Research! Most people who have never seen behind the scenes in a top-tier research university probably aren’t aware of what really goes on there. But professors at such places, if they are worth their salt, are hard at work “making knowledge.” The stuff that’s in the textbooks that every undergraduate reads had to come from somewhere. It came from years, even decades, of careful research, which includes asking provocative questions and having the skills to pursue answers that can, ideally, generalize. In our case, the question was, “How can we make user interfaces more understandable and easier to use?” and the idea for embedding answers right into an interface emerged as a possible answer. From there, we saw that we could use a search-based approach, which made our solution new and flexible, and that Q&A was a good form for this information to take. It could grow over time, be rich with multimedia, and produce analytics of interest. More possibilities emerged. It was like we’d passed through a small cave entrance and wound up in a huge cavern of possibilities.

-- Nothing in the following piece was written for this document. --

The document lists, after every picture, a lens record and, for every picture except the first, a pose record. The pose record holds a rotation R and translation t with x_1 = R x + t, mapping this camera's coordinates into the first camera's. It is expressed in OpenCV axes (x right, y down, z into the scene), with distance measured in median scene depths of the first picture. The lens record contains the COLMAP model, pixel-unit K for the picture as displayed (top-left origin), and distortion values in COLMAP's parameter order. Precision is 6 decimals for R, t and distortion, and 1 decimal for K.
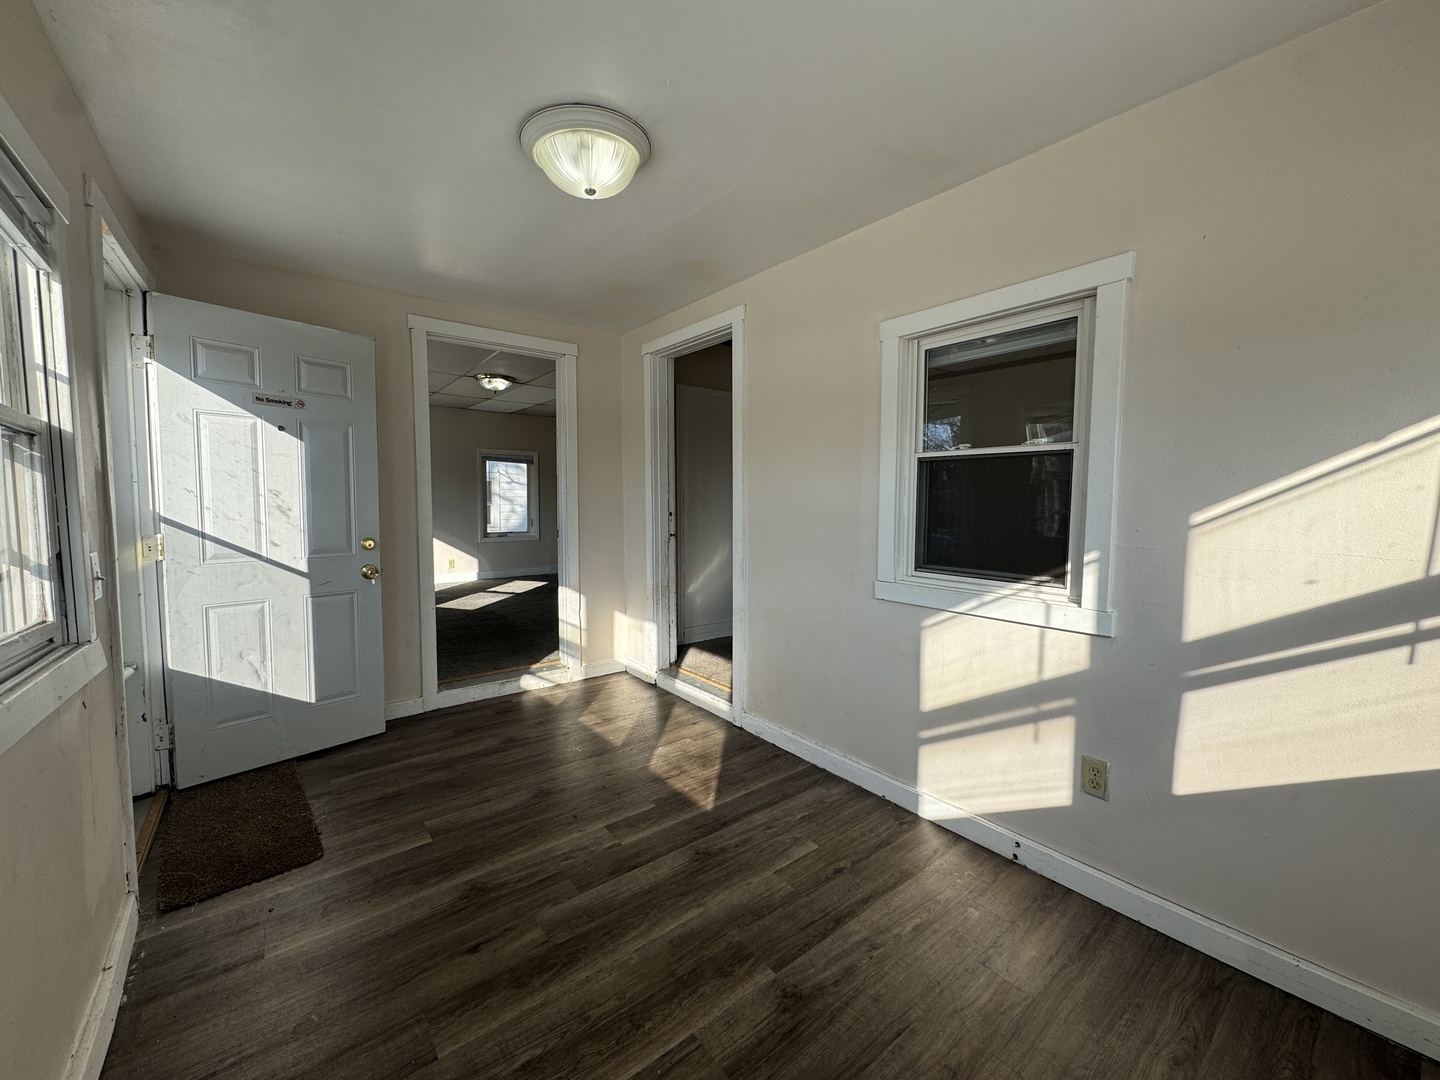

Innovation of any kind requires a certain kind of rebelliousness, if rebelliousness can be taken to mean, “questioning the way we do things now and imagining better possible futures.” This might not be smoking in junior high beneath the bleachers but it is an innovator’s rebelliousness, to be sure.
I co-founded AnswerDash with a colleague and fellow professor, Andy Ko, and with our Ph.D. advisee at the time, Parmit Chilana, now a professor in her own right. I consider them both to be my friends, and I think they would say the same. I also hired people into AnswerDash that were my friends in the early days. Friendship in this context is a double-edged sword. Some founders swear by it, others swear against it. The benefits are obvious, but so are the downsides, and both are real. AnswerDash had good luck with friendships in this way, but the more important friendships at AnswerDash have been those developed by AnswerDashers themselves, those who didn’t know each other beforehand but by pursuing the AnswerDash vision together, they became friends.